Whose order will prevail in US courts?

Two new books arrive just in time to help sort out the role of politics in US courts

Viewers may not be sure who to believe this week as confirmation hearings for the first of two vacancies on the Supreme Court begin and Republicans and Democrats accuse each other of appointing activist judges and playing politics with the court.

Fortunately, two new books published just in time for the hearings try to sort out the role of politics, ideology, and judicial philosophy in the nomination and confirmation of federal judges and the decisions they make once on the bench.

At only 150 pages, political scientists Lee Epstein and Jeffrey A. Segal's Advice and Consent: The Politics of Appointing Federal Judges is an accessible quick read for any lay person looking for some context on the nominations process.

They correctly point out that politics infused the selection and confirmation of federal court judicial nominees long before Robert Bork's nomination went down in flames in 1987.

But Epstein and Segal are guilty of understating significant changes over time. Yes, politics has always been a factor but nominations have not always been conducted like political campaigns complete with polling, focus groups, campaign ads, and this time around, blogs.

For better or worse, what was once a clubby closed process managed by the president and a handful of senators is now open to wide participation by the public and interest groups.

These days, nominees are packaged and publicized like candidates on the stump. It was no accident that President Bush announced Roberts's nomination during a primetime address with his picture-perfect family standing nearby. Nor was it a coincidence that every Republican repeated the fact that Roberts argued 39 times before the Supreme Court like a mantra during television interviews.

Epstein and Segal show how senators in both parties use whatever procedural tools are at their disposal to delay or sink the other side's nominees. But the authors understate the degree to which senators today feel heat in the ballot box for the way they vote for federal judges - particularly those below the Supreme Court.

Perhaps the average voter doesn't care how senators vote, but each party's base has become highly attuned to confirmation battles. Just ask Democratic senators in predominantly Republican states, like Nebraska's Ben Nelson, who were so desperate earlier this year to avoid a showdown over the filibuster of President Bush's nominees to the US Circuit Courts of Appeals.

Conflict over the confirmation process has risen during the last half century along with the courts' perceived importance. Everyone views the judiciary as a key prize now that the litigants rely on the courts to resolve the nation's most contentious policy disputes.

Law professor Cass R. Sunstein focuses on judicial philosophy in his book Radicals in Robes: Why Extreme Right-Wing Courts Are Wrong for America.

As the title suggests, this book will probably not appeal to Rush Limbaugh listeners. It is part of a recent counterattack by liberal academics who argue that conservative judicial activism is just as bad as the liberal variety.

But Sunstein has produced more than just a liberal screed. Some of the left's favorite justices and decisions don't necessarily come out looking much better here than do conservatives.
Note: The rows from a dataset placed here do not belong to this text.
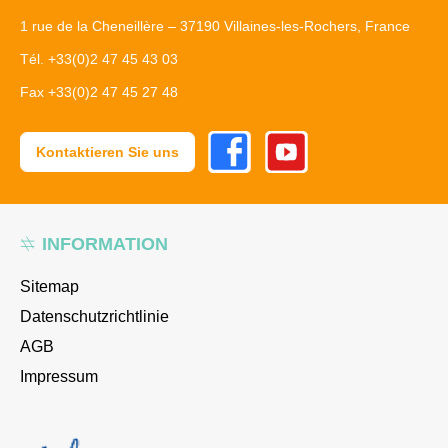
1 rue de la Cheneillère – 37190 Villaines-les-Rochers, France
Tél. +33(0)2 47 45 43 03
Fax +33(0)2 47 45 27 48
Facebook
Youtube
Kontaktieren Sie uns
INFORMATION
Sitemap
Datenschutzrichtlinie
AGB
Impressum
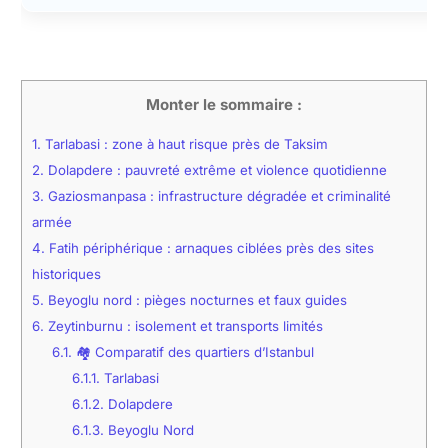
Monter le sommaire :
1.
Tarlabasi : zone à haut risque près de Taksim
2.
Dolapdere : pauvreté extrême et violence quotidienne
3.
Gaziosmanpasa : infrastructure dégradée et criminalité
armée
4.
Fatih périphérique : arnaques ciblées près des sites
historiques
5.
Beyoglu nord : pièges nocturnes et faux guides
6.
Zeytinburnu : isolement et transports limités
6.1.
🏘️ Comparatif des quartiers d’Istanbul
6.1.1.
Tarlabasi
6.1.2.
Dolapdere
6.1.3.
Beyoglu Nord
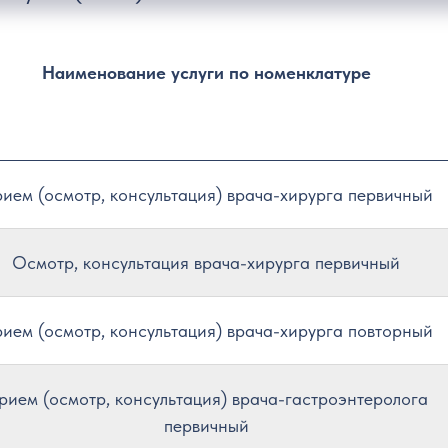
Наименование услуги по номенклатуре
ием (осмотр, консультация) врача-хирурга первичный
Осмотр, консультация врача-хирурга первичный
ием (осмотр, консультация) врача-хирурга повторный
рием (осмотр, консультация) врача-гастроэнтеролога
первичный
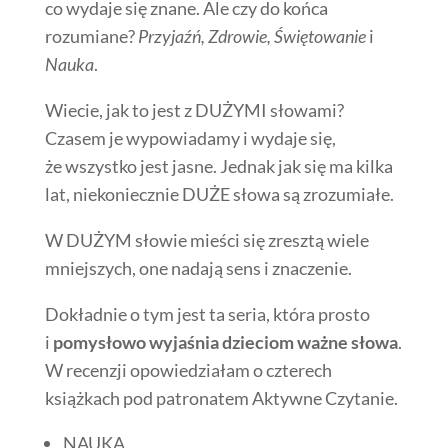
co wydaje się znane. Ale czy do końca
rozumiane?
Przyjaźń, Zdrowie, Świętowanie
i
Nauka
.
Wiecie, jak to jest z DUŻYMI słowami?
Czasem je wypowiadamy i wydaje się,
że wszystko jest jasne. Jednak jak się ma kilka
lat, niekoniecznie DUŻE słowa są zrozumiałe.
W DUŻYM słowie mieści się zresztą wiele
mniejszych, one nadają sens i znaczenie.
Dokładnie o tym jest ta seria, która prosto
i
pomysłowo wyjaśnia dzieciom ważne słowa
.
W recenzji opowiedziałam o czterech
książkach pod patronatem Aktywne Czytanie.
NAUKA,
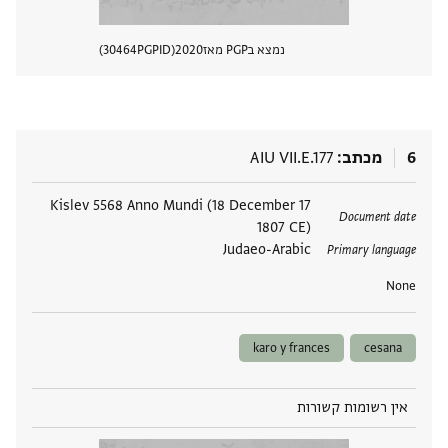
נמצא בPGP מאז
2020
PGPID
30464
הצגת 
6
מכתב
AIU VII.E.177
תגים
17 Kislev 5568 Anno Mundi (18 December
Document date
1807 CE)
Judaeo-Arabic
Primary language
None
karo y frances
cesana
אין רשומות קשורות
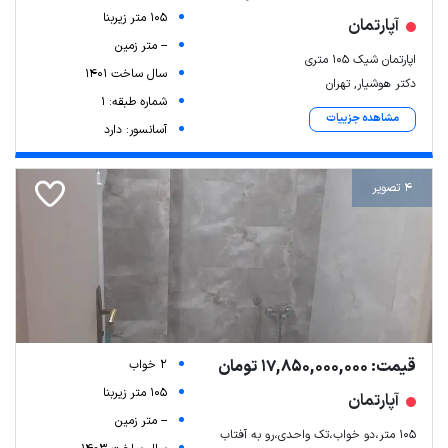
105 متر زیربنا
آپارتمان
-- متر زمین
اپارتمان شیک ۱۰۵ متری
سال ساخت 1401
دکتر هوشیار, تهران
شماره طبقه: 1
مشاهده جزییات
آسانسور: دارد
4 تصویر
قیمت: 17,850,000,000 تومان
2 خواب
105 متر زیربنا
آپارتمان
-- متر زمین
۱۰۵ متر،دو خواب،تک واحدی،رو به آفتاب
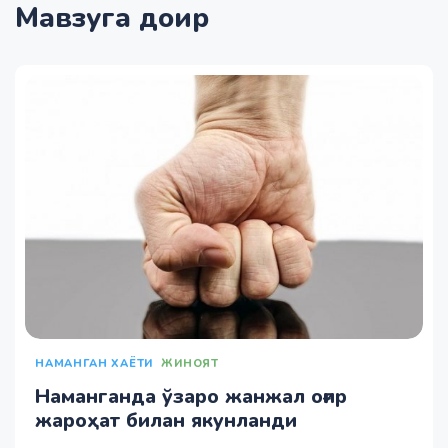
Мавзуга доир
НАМАНГАН ХАЁТИ
ЖИНОЯТ
Наманганда ўзаро жанжал оғир
жароҳат билан якунланди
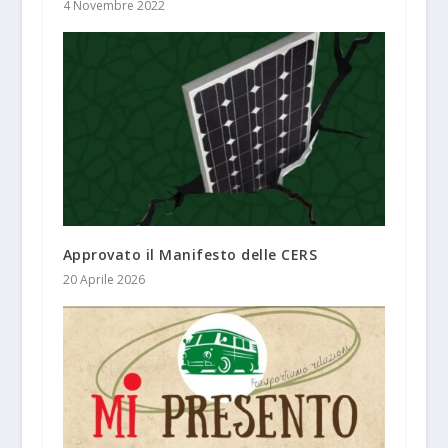
4 Novembre 2022
Approvato il Manifesto delle CERS
20 Aprile 2026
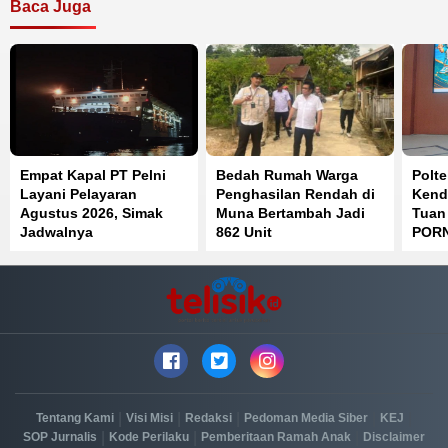
Baca Juga
Empat Kapal PT Pelni
Bedah Rumah Warga
Polt
Layani Pelayaran
Penghasilan Rendah di
Kend
Agustus 2026, Simak
Muna Bertambah Jadi
Tuan
Jadwalnya
862 Unit
PORN
Posi
|
|
|
|
|
Tentang Kami
Visi Misi
Redaksi
Pedoman Media Siber
KEJ
|
|
|
SOP Jurnalis
Kode Perilaku
Pemberitaan Ramah Anak
Disclaimer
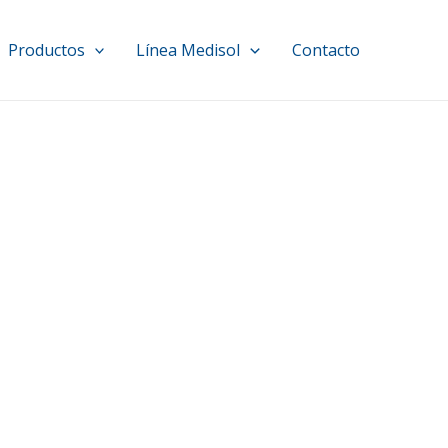
Productos
Línea Medisol
Contacto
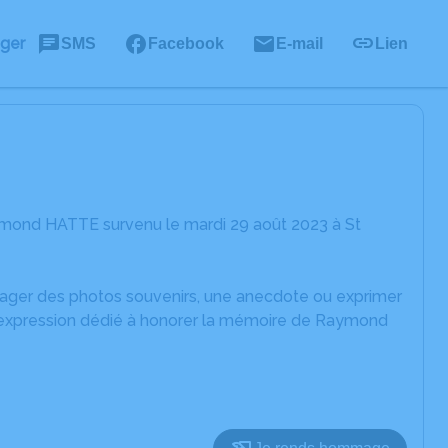
ager
SMS
Facebook
E-mail
Lien
ymond HATTE survenu le mardi 29 août 2023 à St
rtager des photos souvenirs, une anecdote ou exprimer
d'expression dédié à honorer la mémoire de Raymond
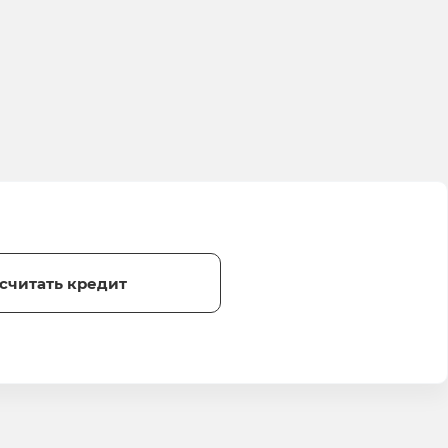
считать кредит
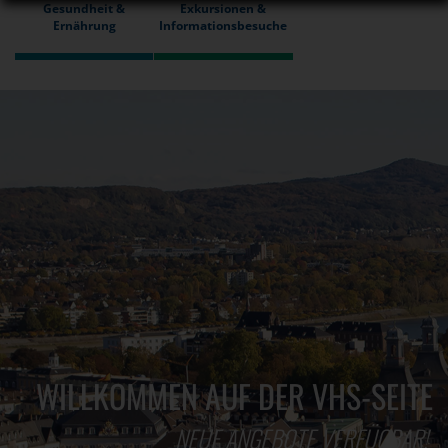
Gesundheit &
Exkursionen &
Ernährung
Informationsbesuche
WILLKOMMEN AUF DER VHS-SEITE
NEUE ANGEBOTE VERFÜGBAR!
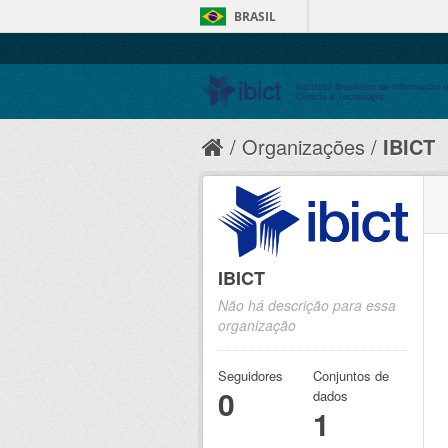
BRASIL
Organizações
IBICT
IBICT
Não há descrição para essa
organização
Seguidores
Conjuntos de
0
dados
1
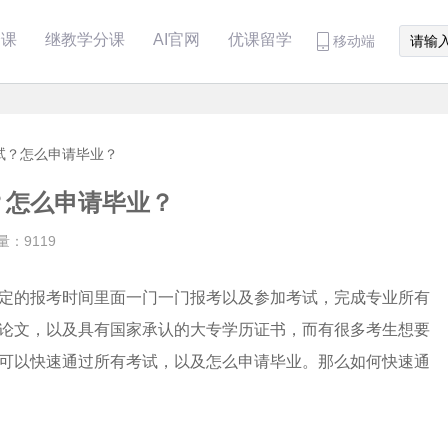
分课
继教学分课
AI官网
优课留学
移动端
试？怎么申请毕业？
？怎么申请毕业？
量：9119
定的报考时间里面一门一门报考以及参加考试，完成专业所有
论文，以及具有国家承认的大专学历证书，而有很多考生想要
可以快速通过所有考试，以及怎么申请毕业。那么如何快速通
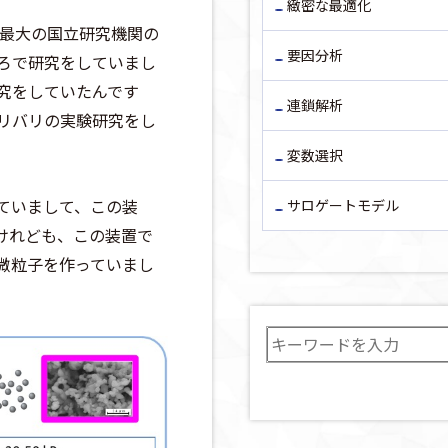
緻密な最適化
日本最大の国立研究機関の
要因分析
ろで研究をしていまし
究をしていたんです
連鎖解析
リバリの実験研究をし
変数選択
ていまして、この装
サロゲートモデル
すけれども、この装置で
微粒子を作っていまし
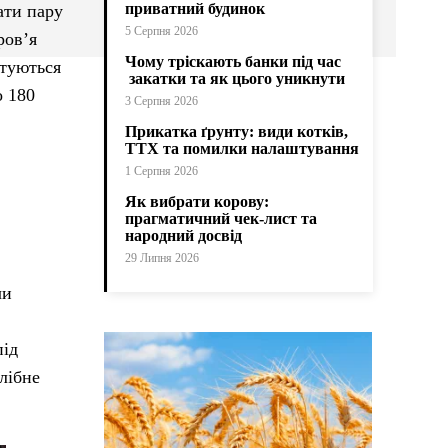
приватний будинок
ати пару
5 Серпня 2026
ров’я
Чому тріскають банки під час
отуються
закатки та як цього уникнути
о 180
3 Серпня 2026
Прикатка ґрунту: види котків,
ТТХ та помилки налаштування
1 Серпня 2026
Як вибрати корову:
прагматичний чек-лист та
народний досвід
29 Липня 2026
чи
під
лібне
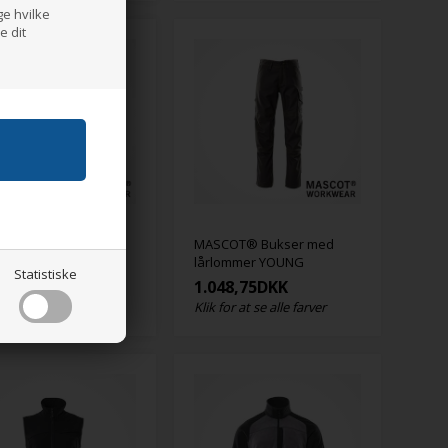
ge hvilke
e dit
COT® Bukser med
MASCOT® Bukser med
ommer UNIQUE
lårlommer YOUNG
Statistiske
,75
DKK
1.048,75
DKK
for at se alle farver
Klik for at se alle farver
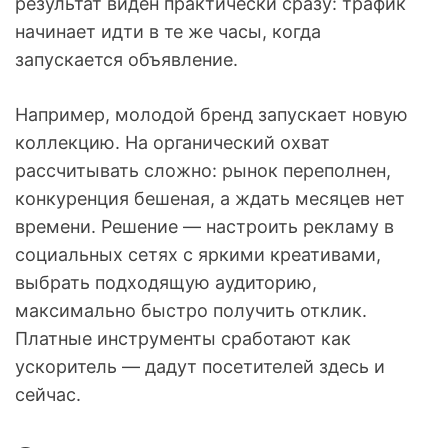
результат виден практически сразу: трафик
начинает идти в те же часы, когда
запускается объявление.
Например, молодой бренд запускает новую
коллекцию. На органический охват
рассчитывать сложно: рынок переполнен,
конкуренция бешеная, а ждать месяцев нет
времени. Решение — настроить рекламу в
социальных сетях с яркими креативами,
выбрать подходящую аудиторию,
максимально быстро получить отклик.
Платные инструменты сработают как
ускоритель — дадут посетителей здесь и
сейчас.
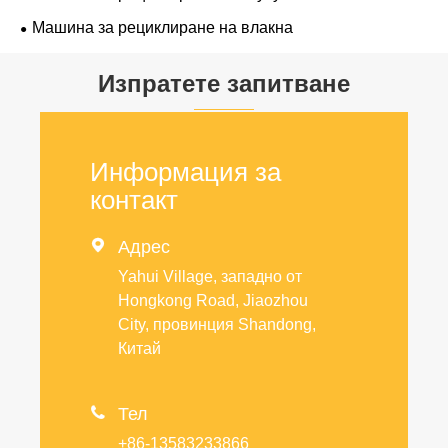
Машина за рециклиране на влакна
Изпратете запитване
Информация за
контакт

Адрес
Yahui Village, западно от
Hongkong Road, Jiaozhou
City, провинция Shandong,
Китай

Тел
+86-13583233866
Sunstein criticizes those he calls "perfectionists," such as former Chief Justice Earl Warren, who seek to make the Constitution the best it can be and yet produce decisions such as Roe v. Wade that aren't necessarily well reasoned and jump ahead of state legislatures.

But his deepest scorn is reserved for fundamentalists, whom he closely identifies with Antonin Scalia and Clarence Thomas. The use of that label - now often associated with discredited extremist ideologues like the Taliban - rather than their preferred moniker, "originalists," indicates the depths of his displeasure.

He opens his introduction imagining an ominous future in which their philosophy has won out and, as a result, states can establish official churches or ban contraceptives while the Supreme Court invalidates laws regulating the environment, endangered species, and the workplace.

Instead, Sunstein favors what he calls a minimalist approach in which judges write decisions as narrowly as possible, avoid writing sweeping rules, and defer more to the elected branches of government.

His approach is not likely to prove popular in a polarized political environment in which centrist judges like Sandra Day O'Connor or Anthony Kennedy are often viewed as wimpy, weak, or traitors by "true believers."

But a minimalist approach does have its advantages. For one thing, it is less open to charges of serving as as mere window dressing for judges who have particular outcomes in mind. And ultimately, public respect for the courts might rebound.

Is John G. Roberts Jr., President Bush's choice to replace Chief Justice William Rehnquist, more a fundamentalist or a minimalist? This book, which went to print before Bush nominated him, provides no answers. And don't expect many insights at the hearings from Roberts. As a young Justice Department lawyer, he prepped O'Connor - the justice he was nominated to replace - for her confirmation and urged her to say as little as possible.

If, as expected, Roberts is confirmed, you'll have to wait until he takes his seat on the court in October for answers.

Seth Stern is a legal affairs reporter for Congressional Quarterly in Washington DC.